Danishefsky Taxol total synthesis overview from raw material perspective

Samuel J. Danishefsky is known for his role in synthesizing many complex organic compounds, many of which are related to pharmaceuticals. Among the molecules synthesized by Danishefsky at Columbia University are epothilones and calicheamicin, which are natural products with promise as anti-cancer agents.

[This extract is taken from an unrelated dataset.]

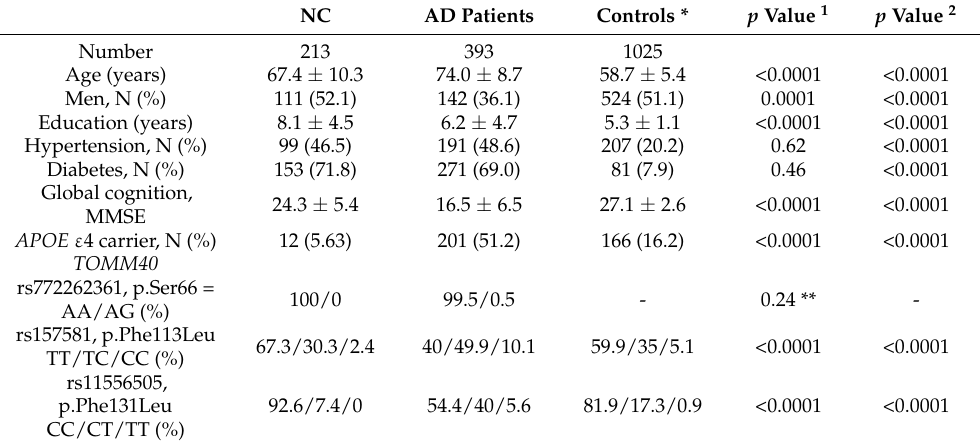
Table 2. Demographics of normal controls (NC), AD patients, and controls from Taiwan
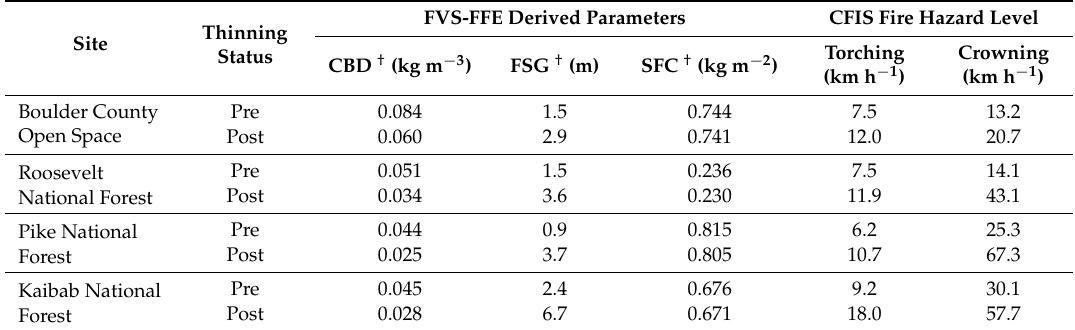
Table 2. Immediate pre- and post-treatment FVS-FFE derived fuel parameters and CFIS fire hazard levels for the four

The Danishefsky Taxol total synthesis was the third synthesis of taxol, a highly topical natural product. Together with the Holton Taxol total synthesis and the Nicolaou Taxol total synthesis, these multistep sequences illustrate the state of the art in total synthesis.

== Awards and honors ==
In 1995/96 he shared the Wolf Prize in Chemistry with Gilbert Stork of Columbia University for "designing and developing novel chemical reactions which have opened new avenues to the synthesis of complex molecules, particularly polysaccharides and many other biologically and medicinally important compounds".

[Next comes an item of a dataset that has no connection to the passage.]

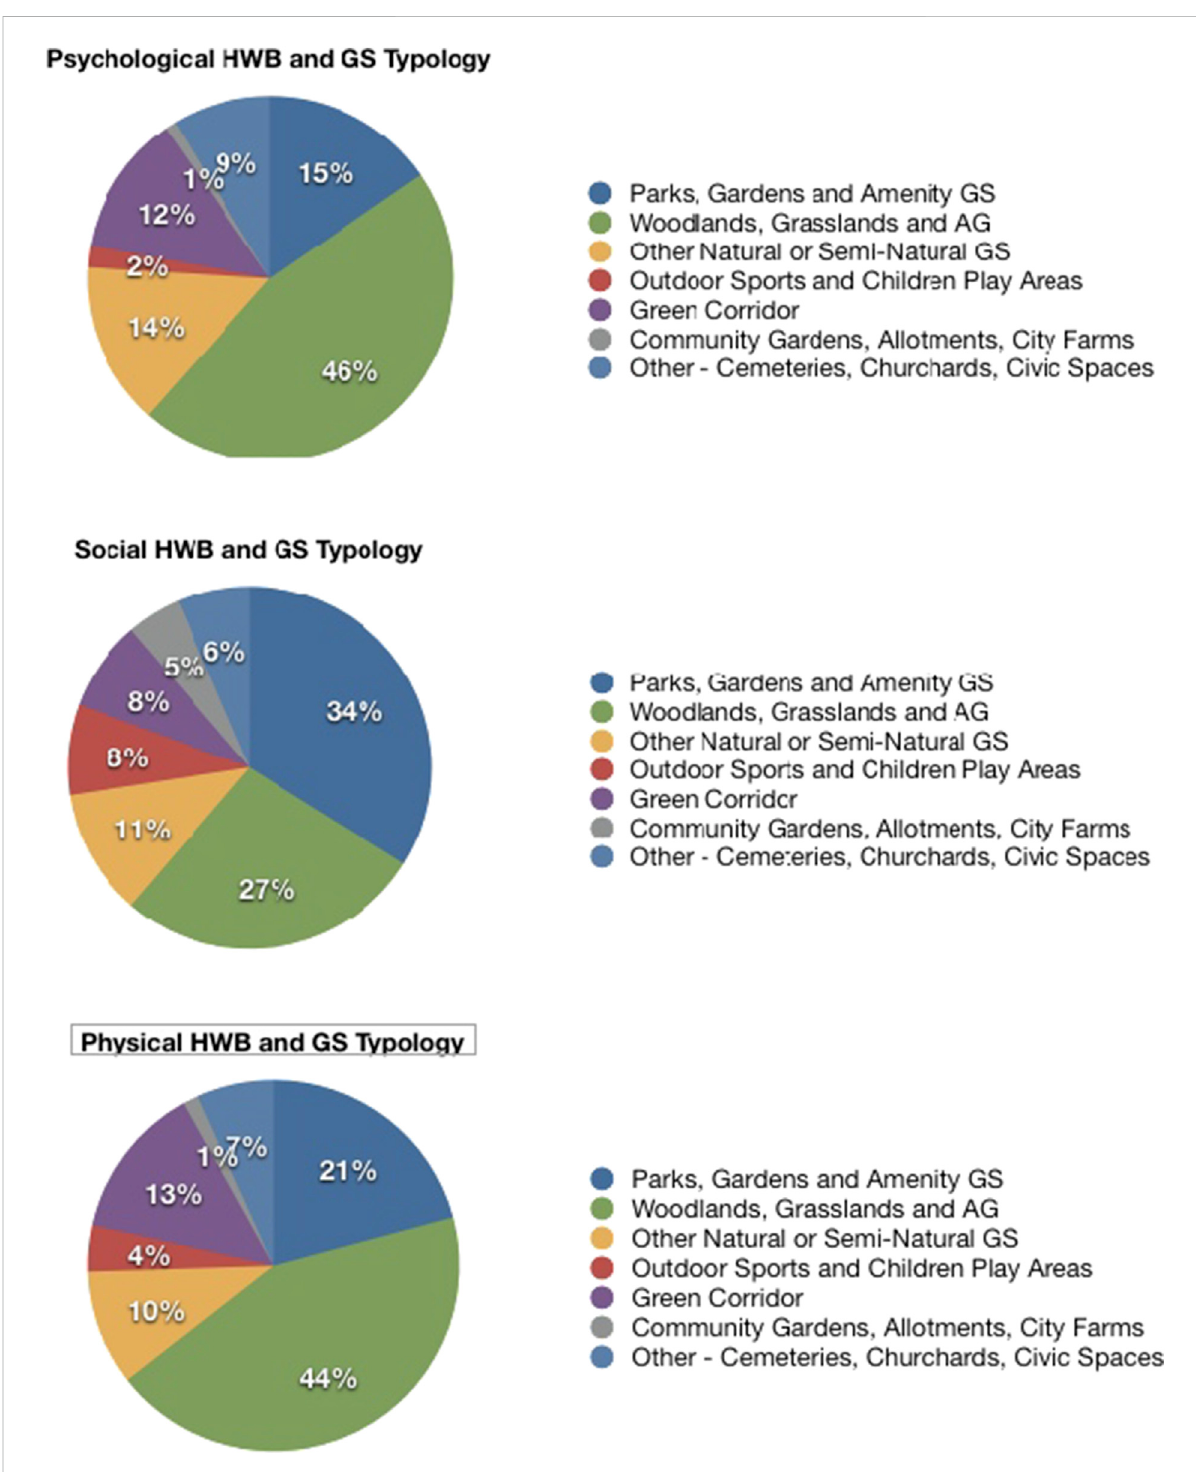
FIGURE 8 Human wellbeing affordance locations and urban greenspace typologies. Source:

He is the recipient of several other awards including the American Chemical Society's Guenther Award and Aldrich Award for Creative Work in Synthetic Organic Chemistry, the F.A. Cotton Medal for Excellence in Chemical Research of the American Chemical Society, the Tetrahedron Prize (1996), the Arthur C. Cope Award (1998), the New York City Mayor's Award for Science and Technology, and the Bristol Myers Squibb Lifetime Achievement Award. In 2006, he was awarded the Benjamin Franklin Medal in Chemistry for his achievements in synthetic organic chemistry, particularly for the development of methods for preparing complex substances found in nature, and their emerging applications in the field of cancer treatment. He is a member of the Board of Scientific Governors at The Scripps Research Institute. He holds an honorary doctorate from Yeshiva University.